Most of the time it is rock-steady, as any excitement in one heart, or in one group of hearts, is exactly balanced through the vast mushy laws of large numbers, by the ebbing of excitement in the same number of hearts elsewhere.
And vice-versa.
But on some days, if you are watching the blinking light as I often do, you will notice it slowly subtly down, or speeding suddenly up, as somewhere there is a large anomaly, a sudden gasping, a thrill, an excitement, in the entire population of a small city in Rawanda, or every Girl Scout in the USA; or somewhere else an entire continent goes to bed, and on the other side of the world, due to an international holiday, their usual counterbalancers are sleeping in.
Because, vast and sprawling and numerous though we are, humanity is still finite. There are only so many left-handed people, only so many people about to open a soda can, only so many Lutherans. The number of religious sects is large, but smaller than the number of grains of sand on the beach, which is smaller than the number of atoms in one grain of sand, which is smaller than the number of possible Sudoku grids, which is itself still finite, and so smaller than nearly all of the positive integers.
Looking down Platform 29, across all those people waiting patiently, or impatiently, for the 6:45 to arrive, and thinking that each of them has a history, and a set of beliefs, a complicated web of preferences and fears, we are already far beyond the vastness that any one of us can comprehend (one, two, three, seven, many), but if all of those people were to vanish suddenly, spirited off by aliens or vaporized by more mundane means, the size of the world as a whole would be reduced by only an imperceptible fraction.
So your laptop’s light blinks, almost always, at the same steady pace, as all of our hearts (or the hearts of all of us within one mile of a monitoring node), average out into a signal with just one bit of content (“still the same, still the same, still the same”); all the complexity nicely smoothing out, a hill here balanced by a valley there, a hundred orgasms in one set of college dorms nicely making up for a hundred hearts drifting off to sleep in another set one time zone away.
Take a breath.

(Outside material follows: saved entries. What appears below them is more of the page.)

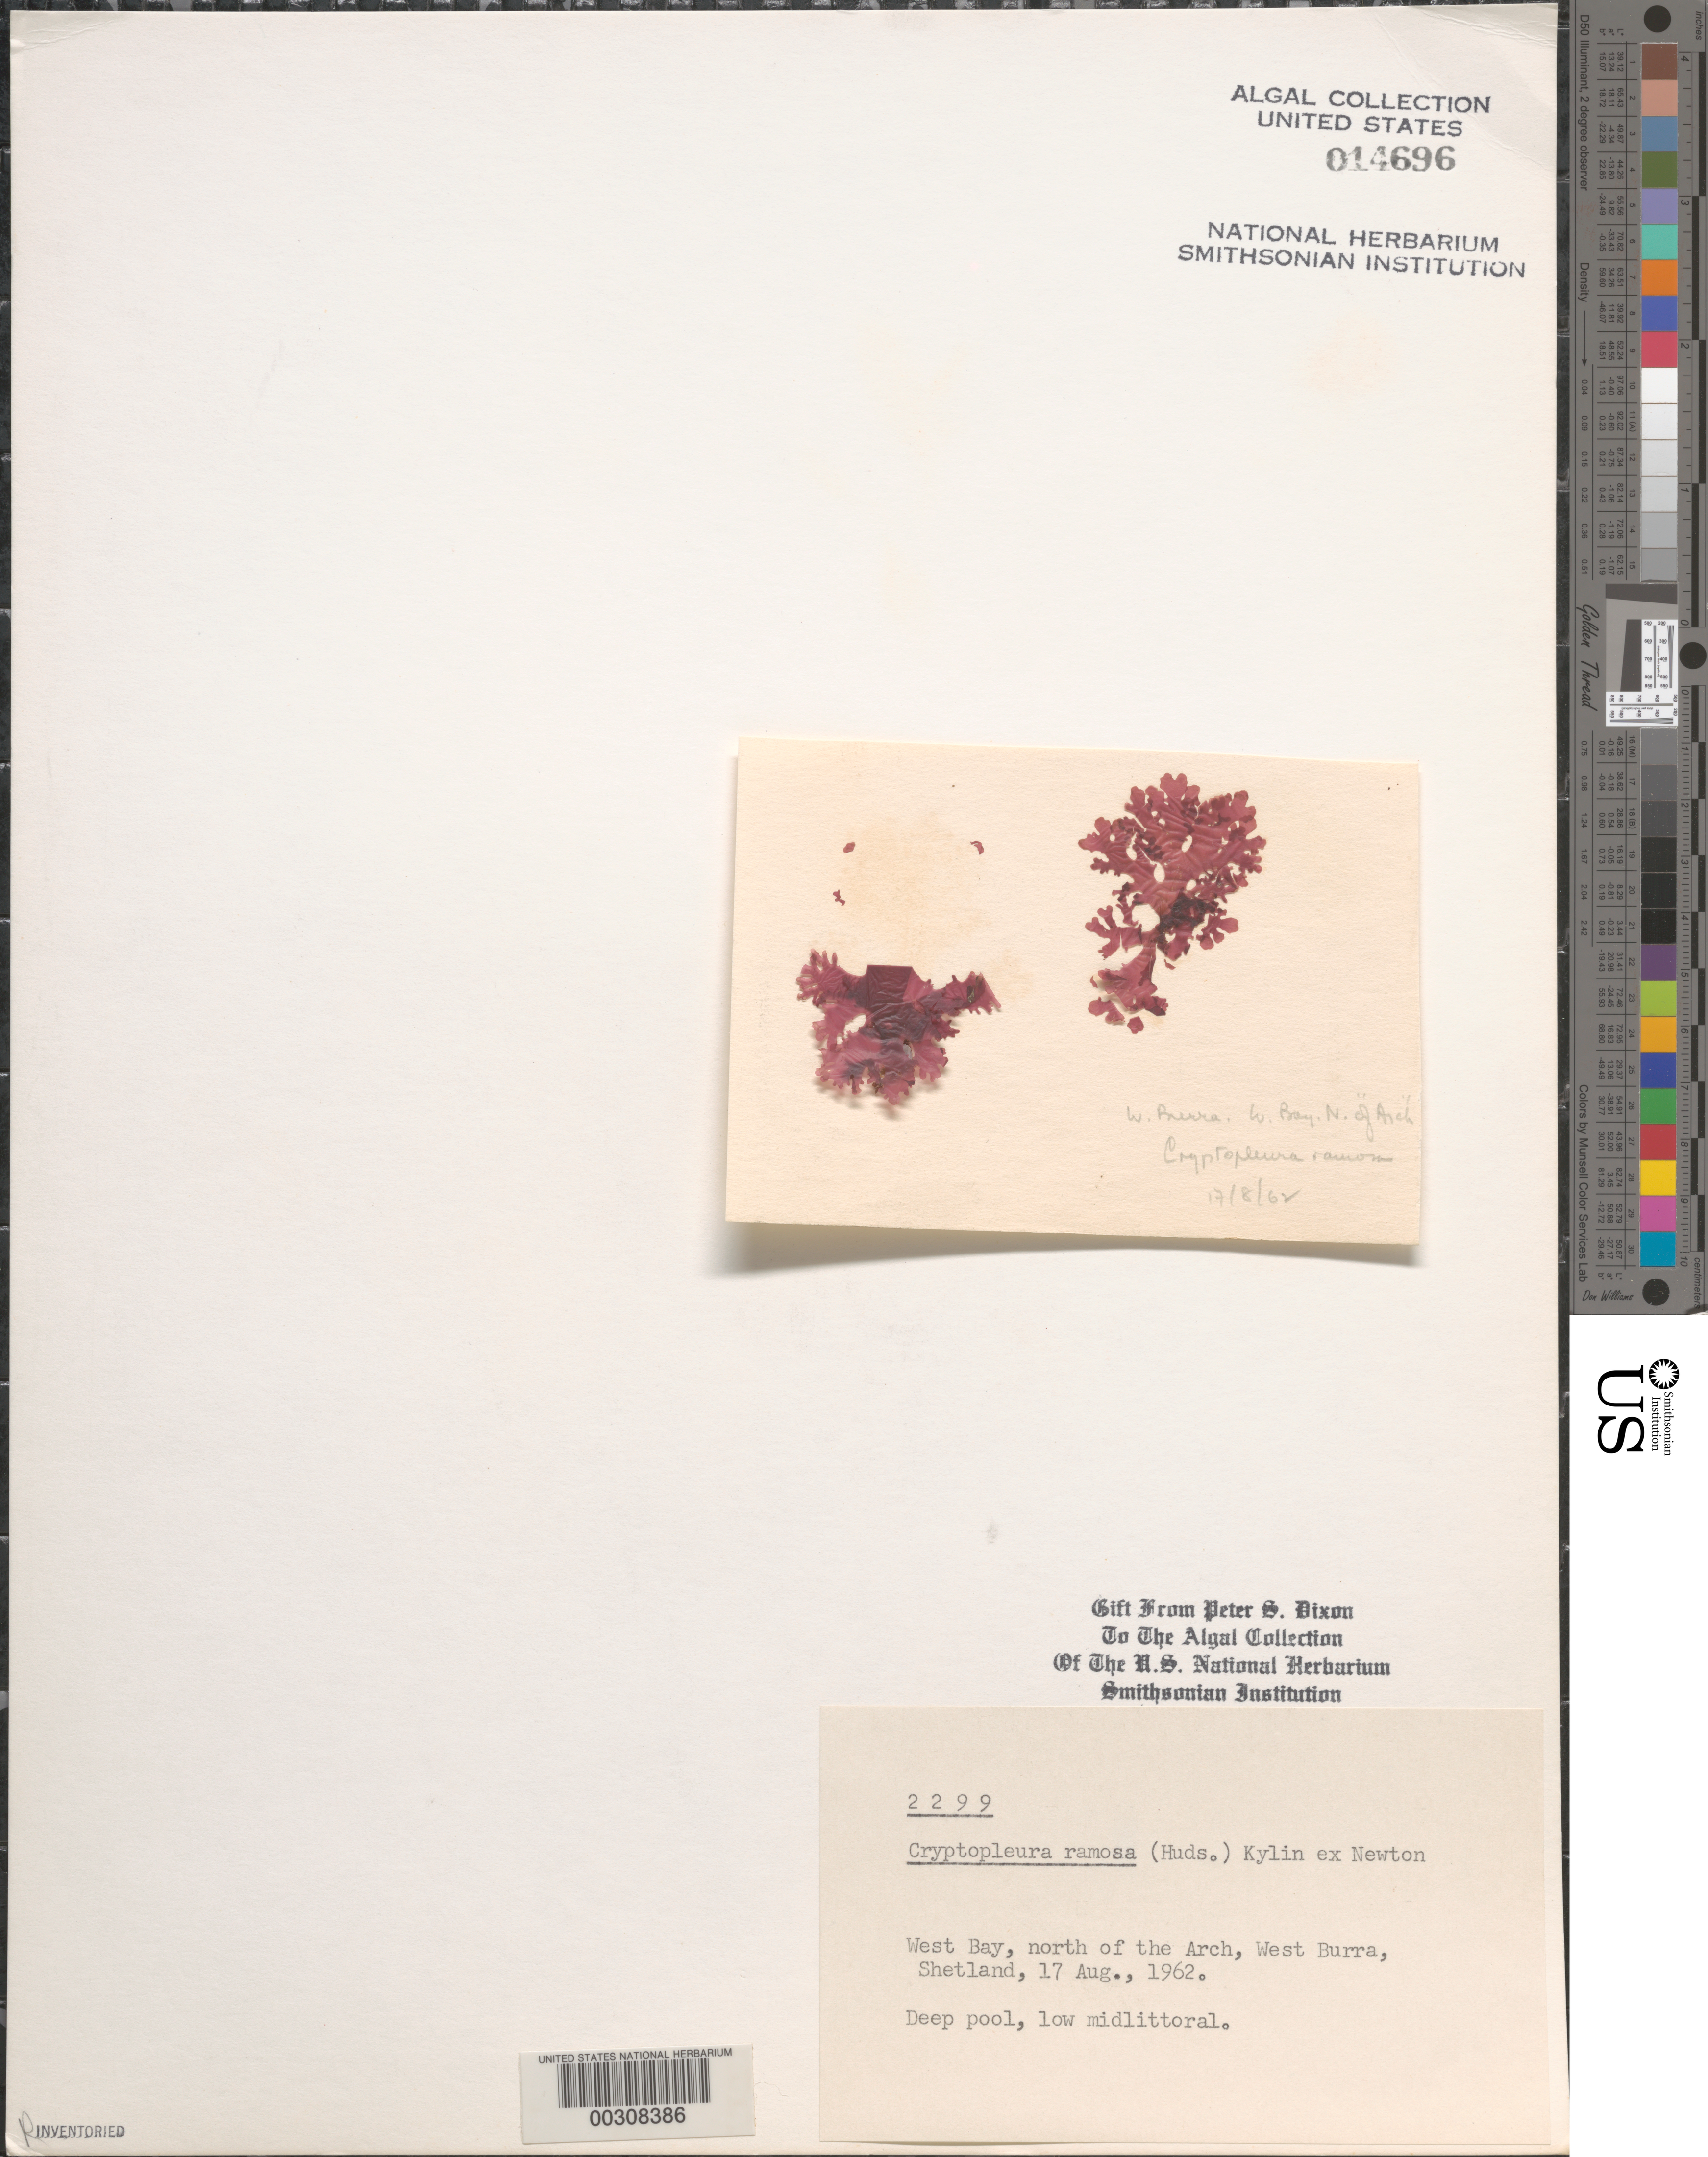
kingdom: Plantae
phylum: Rhodophyta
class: Florideophyceae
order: Ceramiales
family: Delesseriaceae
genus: Cryptopleura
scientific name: Cryptopleura ramosa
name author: (Huds.) L.M. Newton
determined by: Dixon, P. S.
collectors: P. S. Dixon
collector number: PSD 2299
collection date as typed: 17 Aug 1962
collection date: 1962-08-17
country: United Kingdom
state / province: Scotland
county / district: Shetland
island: West Burra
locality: West Bay, north of the Arch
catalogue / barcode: US 14696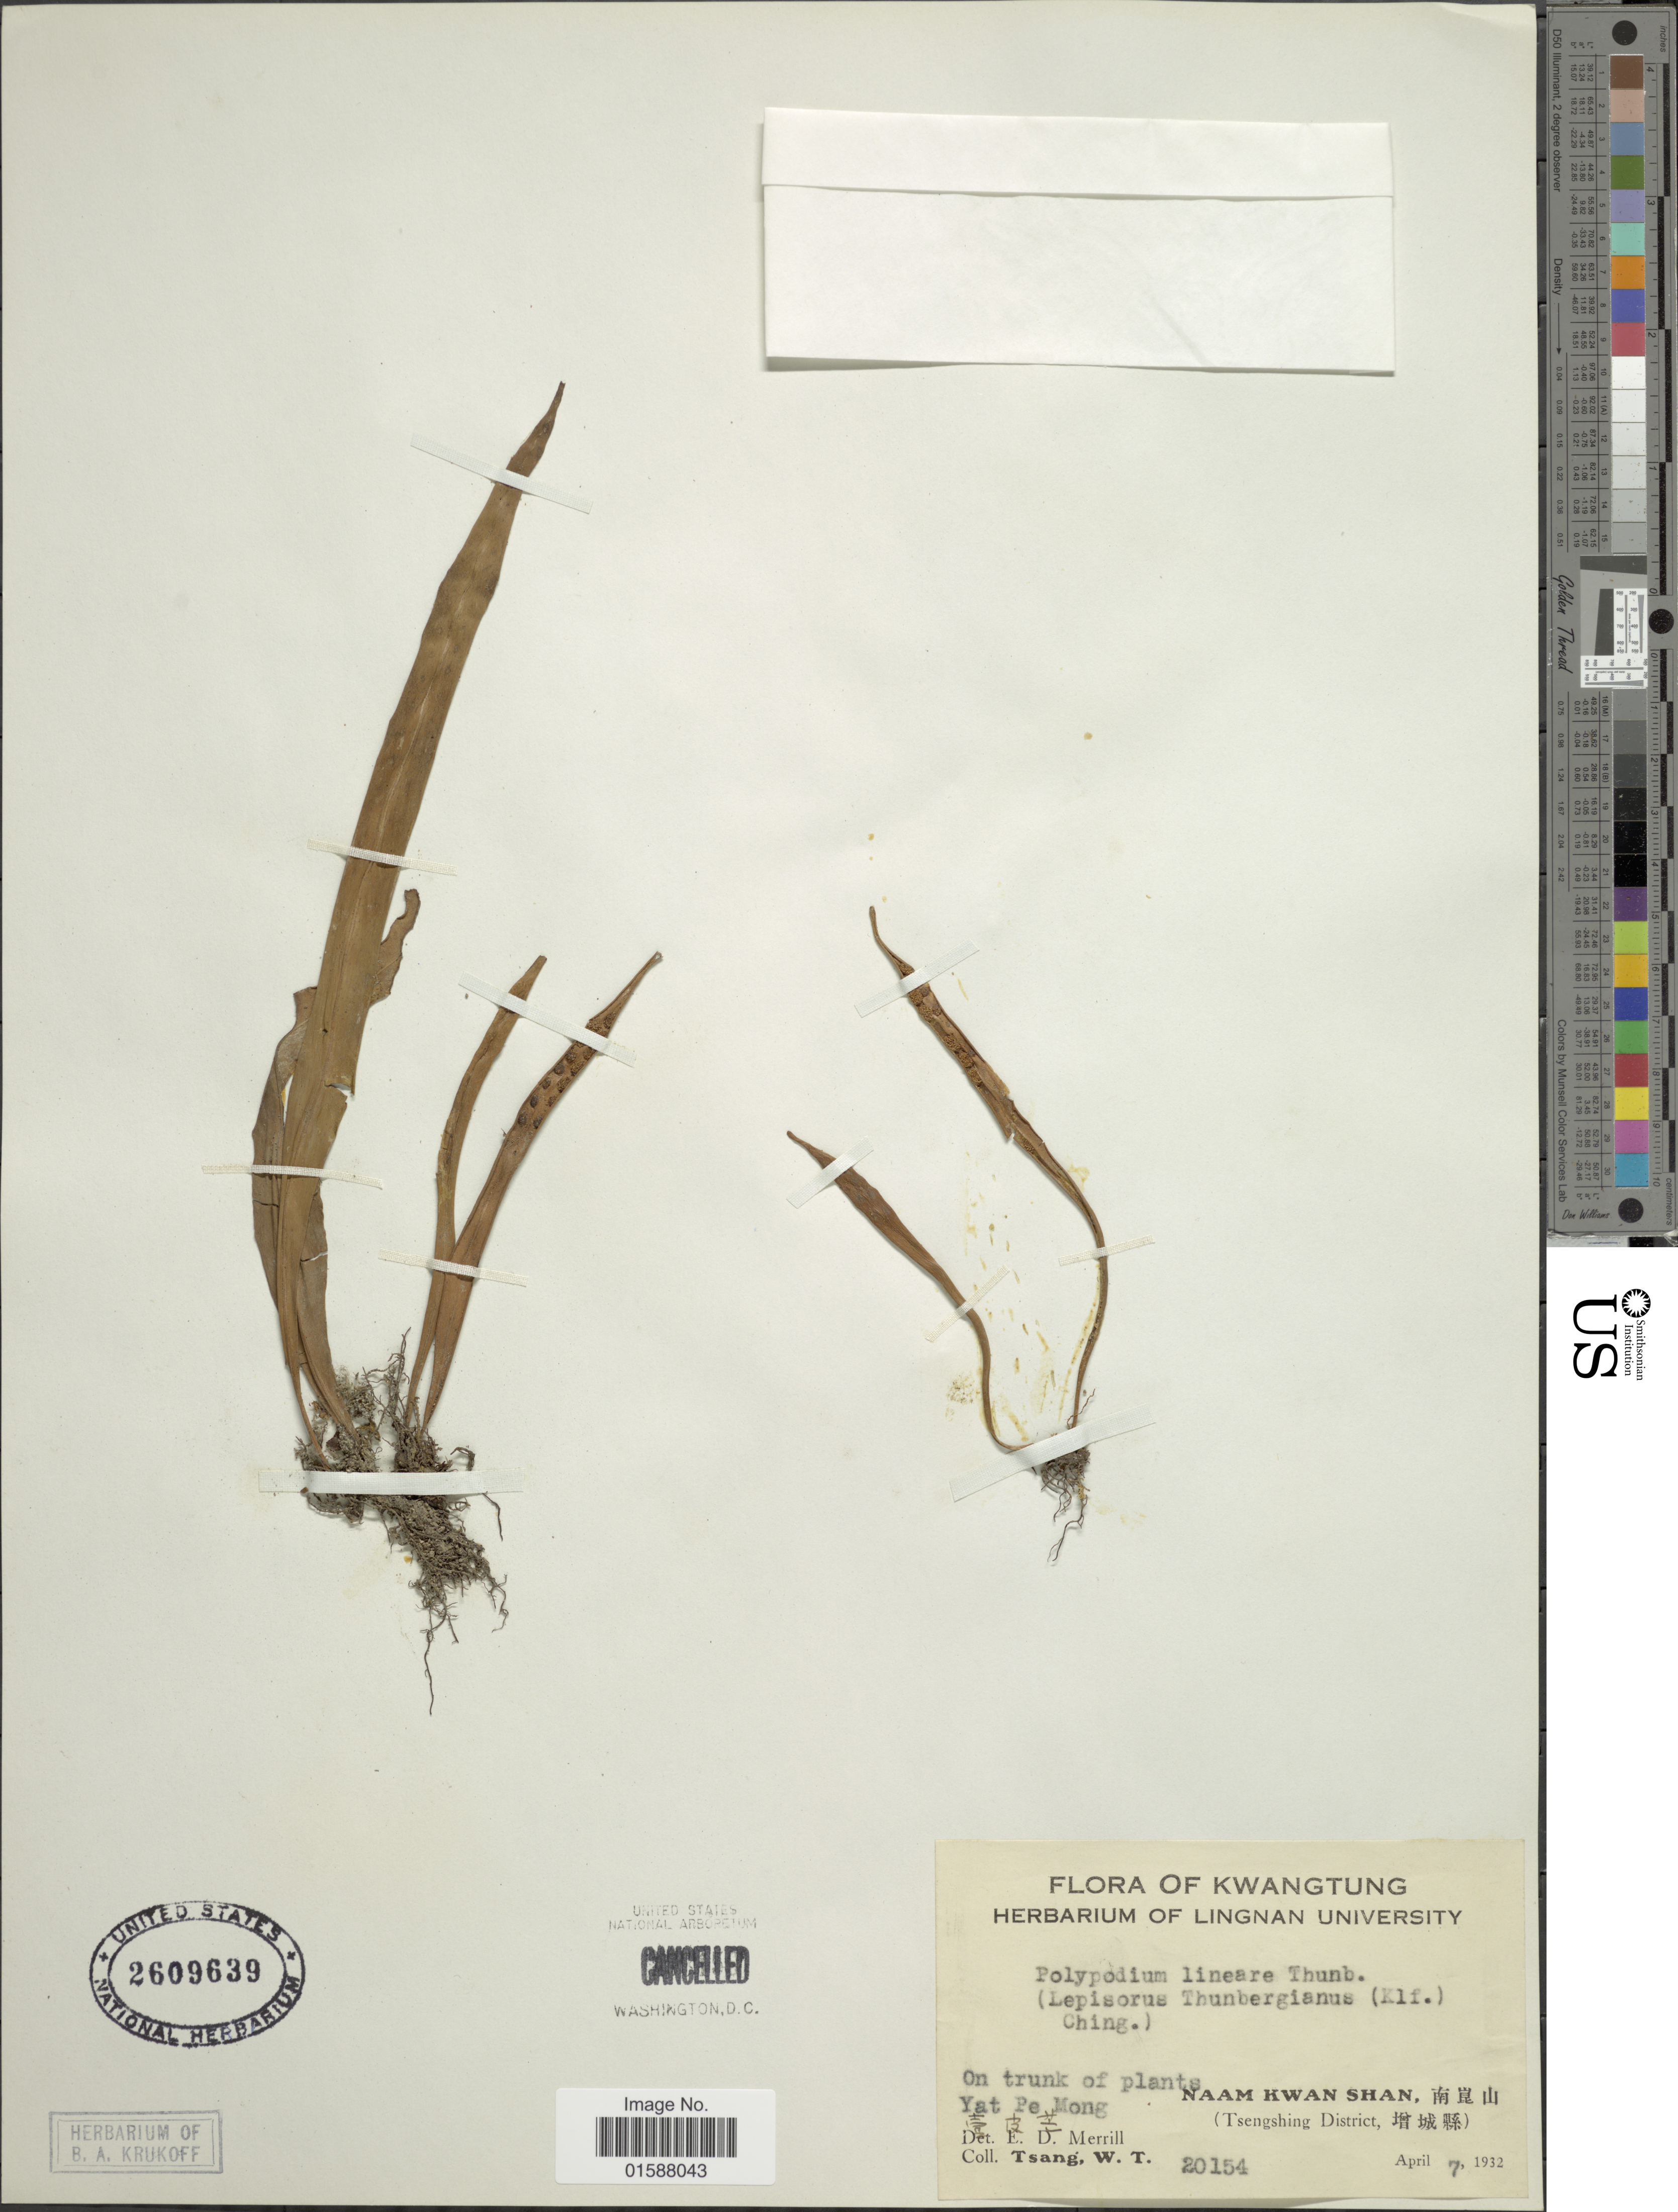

Feel yourself breathing, and what it feels like to breathe. Feel yourself thinking, and what it feels like to think. If you are worried, feel what it feels like to worry. Feel your own heartbeat slowing. Look at the reflection of the blinking light on the Ethernet connector, or the shiny tabletop, or your fingernail. As your heart slows down, imagine that you can see the light slowing down, by the smallest imaginable amount.
Imagine that you can feel, somewhere deep in your gut or your inner ear, the Earth turning under you, and the stars whirling around.
It the Earth turning, or the stars? We know, these days, that motion in a straight line is relative; that jogger is the one who is moving, and I on the park bench here with my peanuts am the one sitting still, only because the math is simpler that way; but either one might be true. It’s not so simple for rotation, though, for things spinning around. Ernst Mach thought, at least if we listen to Einstein (and we might as well, since we listened to him on that whole “motion in a straight line” thing), that the universe has a large-scale structure (large as large, larger than anything), that determines what counts as spinning and what doesn’t; but I hear down at the corner pub that this is not true in all solutions to the field equations.
Feel your breath, and what it is like to breathe. Feel your heart beating, and what it is like to have a heart, beating. Watch the blinking light, and feel your heart beating with all of the other hearts (the ones within a mile of a monitoring node). Feel the Earth turning under you, and the stars whirling around you (with or without closed timelike curves). Be still.